Spotlight-Pushing the Envelope-September 2011
Open for business in late 2007, Plymouth-based iBuyOfficeSupply. com, an e-tailer of office products and furnishings, made $496,000 in sales in its first year. By 2010, that number swelled to $4.6 million, landing the company on Inc. magazine’s list of fastest-growing firms. The company is now on track to make $7.5 million in sales in 2011.
“A lot of people wonder how we compete with Staples or Office Depot or Office Max,” founder and owner Ron Weber says. “My answer to that is we wish that’s all we had to compete with.” Besides the hefty big-box retailers, there are thousands of smaller Internet vendors out there selling office supplies. So how does it compete?
Weber, who spent 25 years as a sales representative for office supply manufacturers and dealers, says he relies on a price-driven strategy to stay competitive. To keep its costs low, iBuy owns no warehouses and holds no inventory. Seventy percent of its orders are filled by two major wholesalers with about 90 warehouses scattered across the U.S. and Canada, an arrangement that allows for one-day delivery in most cases. The other 30 percent of sales are large orders filled directly by the manufacturer at discount prices.

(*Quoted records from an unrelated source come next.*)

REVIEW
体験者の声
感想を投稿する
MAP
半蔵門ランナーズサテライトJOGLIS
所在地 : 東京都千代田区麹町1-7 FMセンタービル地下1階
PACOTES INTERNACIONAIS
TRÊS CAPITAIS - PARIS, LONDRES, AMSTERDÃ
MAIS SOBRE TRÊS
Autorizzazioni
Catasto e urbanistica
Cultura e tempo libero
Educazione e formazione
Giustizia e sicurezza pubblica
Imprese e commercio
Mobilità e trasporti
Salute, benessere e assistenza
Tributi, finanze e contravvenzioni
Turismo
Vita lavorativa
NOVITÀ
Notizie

iBuy has some 60,000 stock-keeping units (SKUs) of products. Clients range from individuals buying from their homes to small businesses, academic institutions, Fortune 500 companies, and the federal government.
Nicole Faraca of Savient Pharmaceuticals, a New Jersey–based manufacturer and a regular iBuy customer, says she found the Web site early this year while searching for low-price vendors. She adds that it’s the Minnesota company’s “exceptional service” that makes her keep coming back. A majority of iBuy’s eight employees, including Weber, are involved in helping customers find the right products.

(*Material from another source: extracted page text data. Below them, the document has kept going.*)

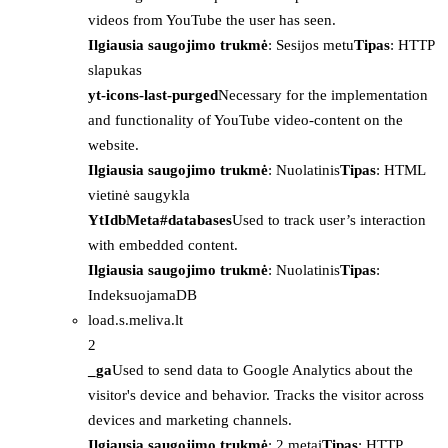
videos from YouTube the user has seen.
Ilgiausia saugojimo trukmė
: Sesijos metu
Tipas
: HTTP
slapukas
yt-icons-last-purged
Necessary for the implementation
and functionality of YouTube video-content on the
website.
Ilgiausia saugojimo trukmė
: Nuolatinis
Tipas
: HTML
vietinė saugykla
YtIdbMeta#databases
Used to track user’s interaction
with embedded content.
Ilgiausia saugojimo trukmė
: Nuolatinis
Tipas
:
IndeksuojamaDB
load.s.meliva.lt
2
_ga
Used to send data to Google Analytics about the
visitor's device and behavior. Tracks the visitor across
devices and marketing channels.
Ilgiausia saugojimo trukmė
: 2 metai
Tipas
: HTTP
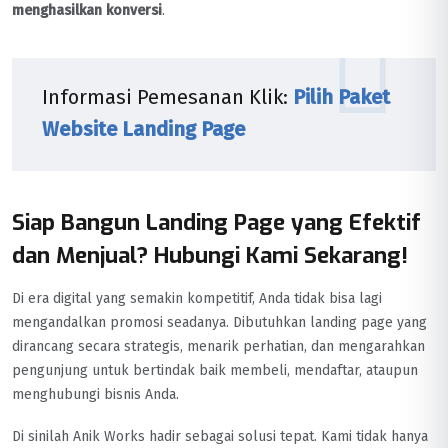
menghasilkan konversi
.
Informasi Pemesanan Klik:
Pilih Paket
Website Landing Page
Siap Bangun Landing Page yang Efektif
dan Menjual? Hubungi Kami Sekarang!
Di era digital yang semakin kompetitif, Anda tidak bisa lagi
mengandalkan promosi seadanya. Dibutuhkan landing page yang
dirancang secara strategis, menarik perhatian, dan mengarahkan
pengunjung untuk bertindak baik membeli, mendaftar, ataupun
menghubungi bisnis Anda.
Di sinilah Anik Works hadir sebagai solusi tepat. Kami tidak hanya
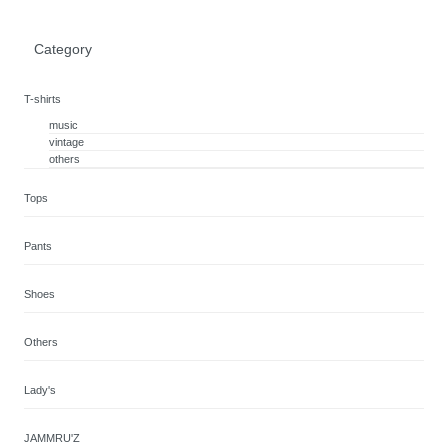
Category
T-shirts
music
vintage
others
Tops
Pants
Shoes
Others
Lady's
JAMMRU'Z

A major challenge faced by Internet vendors, Weber says, is getting people to find them. As a result, a significant portion of iBuy’s profit margin goes into keyword advertising—ads targeted to the words typed into search engines like Google. iBuy advertises on specific SKU numbers or product names, instead of generic terms such as “office supplies.” This costs the company about a quarter per click, as opposed to roughly $6 that it would be spending per click for more popular terms. “And when people are searching for a specific product, we know they are looking to actually buy it,” Weber says.
iBuy also can be found on more than 1,000 affiliate Web sites, including Sears. com, and collects commissions on the sales they generate. With Google now placing higher relevance on pages with video, Weber is looking to add demo clips to some of iBuy’s product pages.